= TASKS FOR THIS EXERCISE =
(a) Transcribe the stretch of the market commentary from "The retail chain, which" through "a death spiral.".
(b) Answer these questions from the market commentary:
(i) Which big supplier does it name as having stopped deliveries to the retail chain?
(ii) At what price per barrel did West Texas Intermediate crude for July delivery trade on the New York Mercantile Exchange?
(iii) At what level did the Nairobi NSE20 close?

= SELECTION =
▬▬▬
The retail chain, which is awaiting a $75 million (about Sh7.7
billion) cash injection from an unnamed private equity fund, has in
the past three months seen stocks disappear from its shelves as big
suppliers such as Unilever stopped deliveries due to mounting debts.
Its in a death spiral.
West Texas Intermediate Crude Oil for July delivery slumped by a $1.40
to trade $43.25 a barrel on the New York Mercantile Exchange the
lowest since Nov. 14.
Oil has been in a sharp slump since OPEC underwhelmed the market some
4 weeks ago. I expect a further dive and a crisis [of the scale of the
Dick Fuld crisis of 2008] in the oil producing capitals of the World.
The Nairobi All Share eased back -0.23 points to close at 152.74. The
All Share is +14.54% in 2017 and has corrected -0.86% over 2 sessions
and off a 23 month High.
The Nairobi NSE20 rallied a further +17.25 points to close at 3600.01
a Fresh 11 month high.
Equity Turnover spiked big to clock 1.621b.
N.S.E Equities - Commercial & Services
Safaricom ticked -1.09% easier to close at 22.75 and traded 16.454m
shares. Safaricom is in bull mode but near term in a shallow price
Kenya Airways eased -1.709% to close at 5.75 and on good volume of
Uchumi closed unchanged and has been unable to get any forward
traction on the woes of Nakumatt.
▬▬▬
= DATA RECORDS =
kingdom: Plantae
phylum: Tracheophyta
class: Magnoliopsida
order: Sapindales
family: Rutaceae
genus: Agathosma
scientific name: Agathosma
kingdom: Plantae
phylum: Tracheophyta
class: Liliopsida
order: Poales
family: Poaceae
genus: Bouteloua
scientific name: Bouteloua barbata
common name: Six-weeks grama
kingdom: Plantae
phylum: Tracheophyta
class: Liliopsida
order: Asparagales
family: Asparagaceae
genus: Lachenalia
▬▬▬
= TASK ANSWERS =
(a)
The retail chain, which is awaiting a $75 million (about Sh7.7
billion) cash injection from an unnamed private equity fund, has in
the past three months seen stocks disappear from its shelves as big
suppliers such as Unilever stopped deliveries due to mounting debts.
Its in a death spiral.

(b)
(i) Unilever
(ii) $43.25 a barrel
(iii) 3600.01